New drug target in humans activates brown fat to burn excess energy


Scientists have previously shown how to activate energy-burning brown fat in mice, which helps shed weight and improves health. Results have been hard to replicate in humans, but a new study has found that we might be targeting the wrong receptor in our bodies.

The form of fat that we’re all so frustratingly familiar with is white fat. This is the stuff that builds up around our bellies and thighs, as our bodies try to store excess energy for later.
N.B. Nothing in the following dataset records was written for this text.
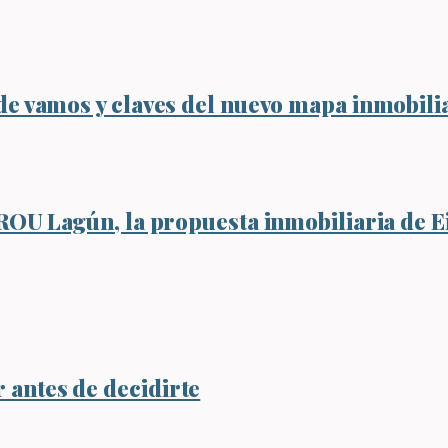
de vamos y claves del nuevo mapa inmobili
GROU Lagún, la propuesta inmobiliaria de 
antes de decidirte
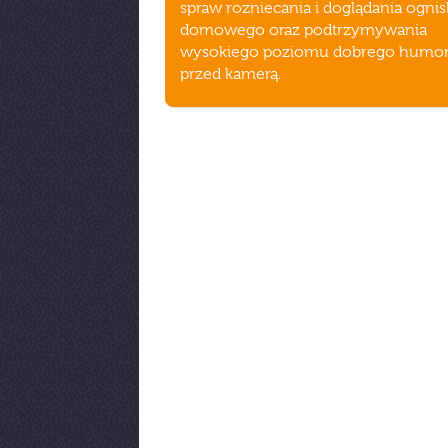
spraw rozniecania i doglądania ognis
domowego oraz podtrzymywania
wysokiego poziomu dobrego humo
przed kamerą.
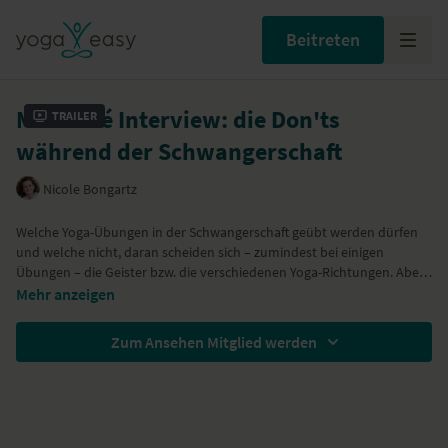
Beitreten
Mamasté Interview: die Don'ts
Trailer
während der Schwangerschaft
Nicole Bongartz
Welche Yoga-Übungen in der Schwangerschaft geübt werden dürfen
und welche nicht, daran scheiden sich – zumindest bei einigen
Übungen – die Geister bzw. die verschiedenen Yoga-Richtungen. Aber
bei einigen Asanas sind sich die verschiedenen Stilrichtungen einig.
Mehr anzeigen
Dazu gehören tiefe Drehungen zur geschlossenen Seite. Hier wird
empfohlen, im Twist immer zur geöffneten Seite zu drehen. Auch sind
Zum Ansehen Mitglied werden
lange Atempausen nicht empfehlenswert. Insbesondere wenn dabei
der Bauch nach innen bzw. nach oben gezogen werden soll. Einige
Asanas hingegen sind diskussionswürdig: so z. B. bei der Ujjayi-
Atmung und beim Trainieren von Stabilität und dem Beckenboden.
Nicole Bongartz ist der Meinung, eine leichte Ujjayi-Atmung kann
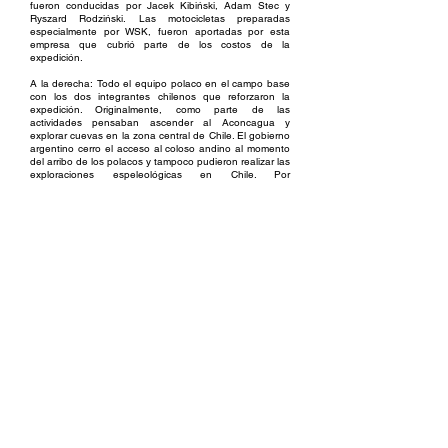
fueron conducidas por Jacek Kibiński, Adam Stec y
Ryszard Rodziński. Las motocicletas preparadas
especialmente por WSK, fueron aportadas por esta
empresa que cubrió parte de los costos de la
expedición.
A la derecha: Todo el equipo polaco en el campo base
con los dos integrantes chilenos que reforzaron la
expedición. Originalmente, como parte de las
actividades pensaban ascender al Aconcagua y
explorar cuevas en la zona central de Chile. El gobierno
argentino cerro el acceso al coloso andino al momento
del arribo de los polacos y tampoco pudieron realizar las
exploraciones espeleológicas en Chile. Por
consiguiente, marcharon a Atacama, donde
ascendieron el Ojos del Salado, el Tres Cruces Norte, el
Solo, Ermitaño y Mulas Muertas
Fotos: Colección
Maciej Kuczyński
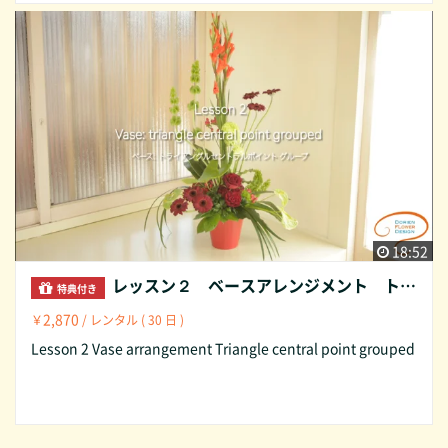
18:52
レッスン２ ベースアレンジメント トライアングル セントラルポイント グループ Lesson2 Vase arrangement Triangle central point grouped
特典付き
2,870
￥
/ レンタル ( 30 日 )
Lesson 2 Vase arrangement Triangle central point grouped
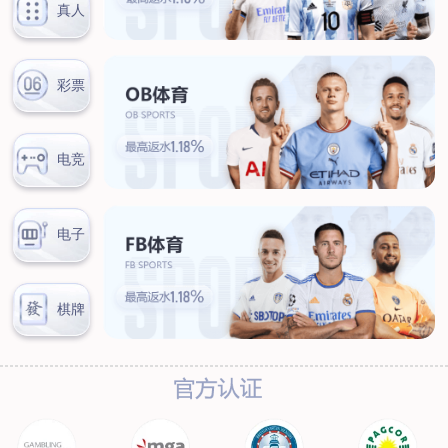
新闻中心
公司新闻
行业新闻
客户服务
营销网络
售后服务
联系我们
联系方式
在线留言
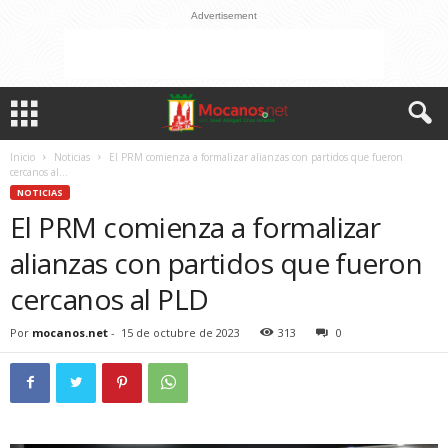
Advertisement
Inicio
Noticias
El PRM comienza a formalizar alianzas con partidos que fueron
cercanos al...
NOTICIAS
El PRM comienza a formalizar
alianzas con partidos que fueron
cercanos al PLD
Por
mocanos.net
-
15 de octubre de 2023
313
0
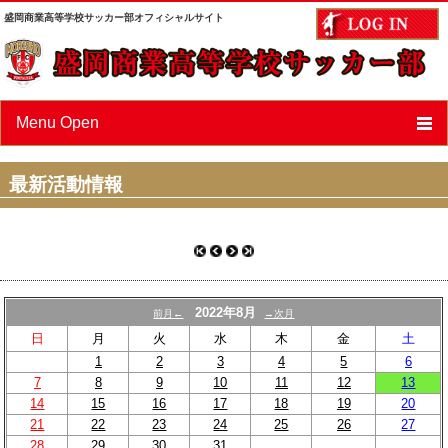
盛岡商業高等学校サッカー部オフィシャルサイト
Menu Open
ニュース
最新活動情報
スケジュール
選手/スタッフ紹介
フォトアルバム
2022年8月
前月←
→次月
OBページ
日
月
火
水
木
金
土
1
2
3
4
5
6
あすなろ会（父母会）
7
8
9
10
11
12
13
14
15
16
17
18
19
20
リンク
21
22
23
24
25
26
27
28
29
30
31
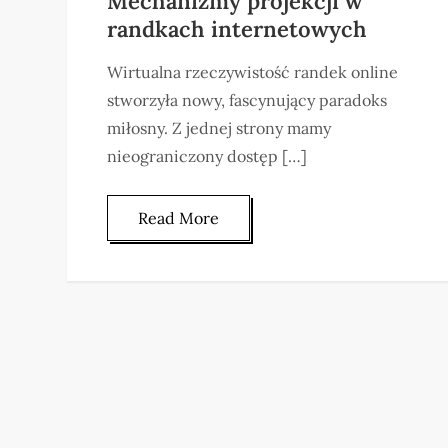
Mechanizmy projekcji w
randkach internetowych
Wirtualna rzeczywistość randek online
stworzyła nowy, fascynujący paradoks
miłosny. Z jednej strony mamy
nieograniczony dostęp […]
Read More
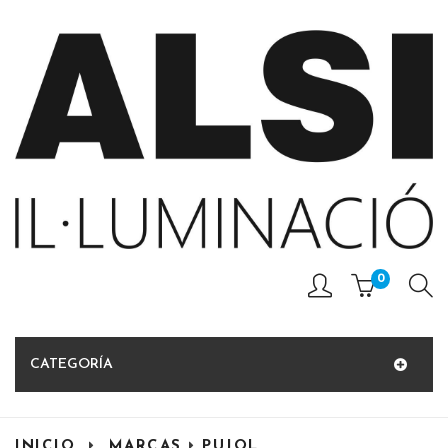
0
CATEGORÍA
INICIO
MARCAS
PUJOL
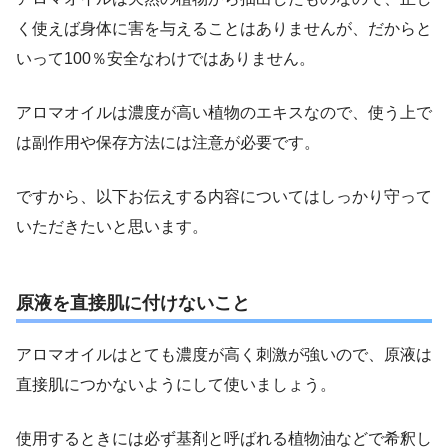
く使えば身体に害を与えることはありませんが、だからと
いって100％安全なわけではありません。
アロマオイルは濃度が高い植物のエキスなので、使う上で
は副作用や保存方法には注意が必要です。
ですから、以下お伝えする内容についてはしっかり守って
いただきたいと思います。
原液を直接肌に付けないこと
アロマオイルはとても濃度が高く刺激が強いので、原液は
直接肌につかないようにして使いましょう。
使用するときには必ず基剤と呼ばれる植物油などで希釈し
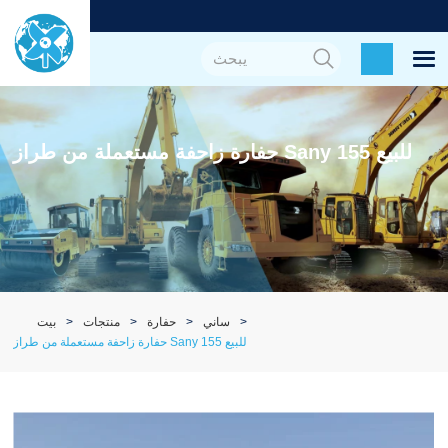
حفارة زاحفة مستعملة من طراز Sany 155 للبيع
ساني
حفارة
منتجات
بيت
حفارة زاحفة مستعملة من طراز Sany 155 للبيع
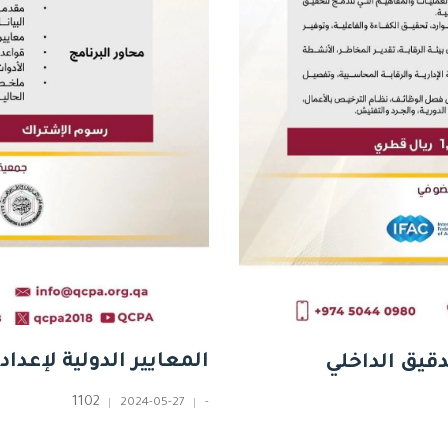
المعايير الدولية لإعداد الت
تدقيق الداخلي
1102
2024-05-27
-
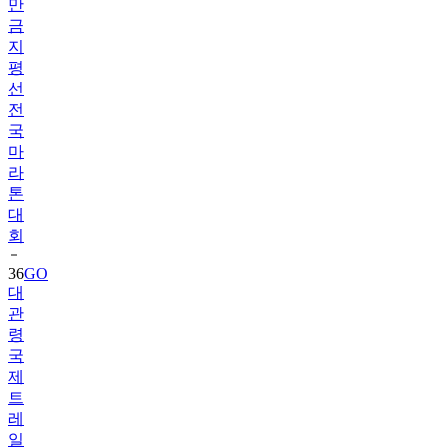
만
금
지
평
선
전
국
마
라
톤
대
회
36
GO
대
관
령
국
제
트
레
일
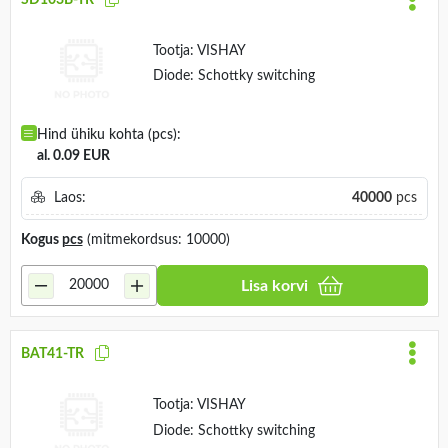
Tootja:
VISHAY
Diode: Schottky switching
Hind ühiku kohta (pcs):
al. 0.09 EUR
Laos:
40000
pcs
Kogus
pcs
(mitmekordsus: 10000)
Lisa korvi
BAT41-TR
Tootja:
VISHAY
Diode: Schottky switching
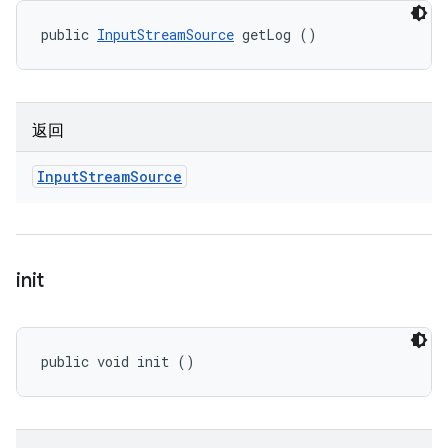
public 
InputStreamSource
 getLog ()
返回
Input
Stream
Source
init
public void init ()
But it’s not the only type we have – there’s also brown fat, which burns stored energy to produce body heat, in a process called thermogenesis.

Scientists have been trying to find ways to convert white fat to brown, and activate it to burn energy. Such an advance could not only help us shed some pounds, but also treat obesity and related health problems like type 2 diabetes. While there’s been some success in mouse studies, human trials have largely failed to get results.

But now, researchers at the Universities of Sherbrooke and Copenhagen have found why that might be the case. In mouse studies, scientists have successfully targeted beta3-adrenergic receptors (b3-AR), but these don’t seem to work well in humans. Instead, the new study found that a similar receptor called b2-AR helps stimulate thermogenesis.

A diagram showing the different receptors in mice and humans that could activate brown adipose tissue (BAT)

A diagram showing the different receptors in mice and humans that could activate brown adipose tissue (BAT). University of Copenhagen

“We show that perhaps we were aiming for the wrong target all along,” says Denis Blondin, an author of the study. “In contrast to rodents, human (brown fat) is activated through the stimulation of the beta2-adrenergic receptor, the same receptor responsible for the release of fat from our white adipose tissue.”

With this new target identified, the researchers say that a further phase of study will begin in the coming months to find drugs that can activate this receptor to help burn off brown fat.

“Activation of brown fat burns calories, improves insulin sensitivity and even affects appetite regulation,” says Camilla Schéele, an author of the study. “Our data reveals a previously unknown key to unlocking these functions in humans, which would potentially be of great gain for people living with obesity or type 2 diabetes.”

The research was published in the journal Cell Metabolism.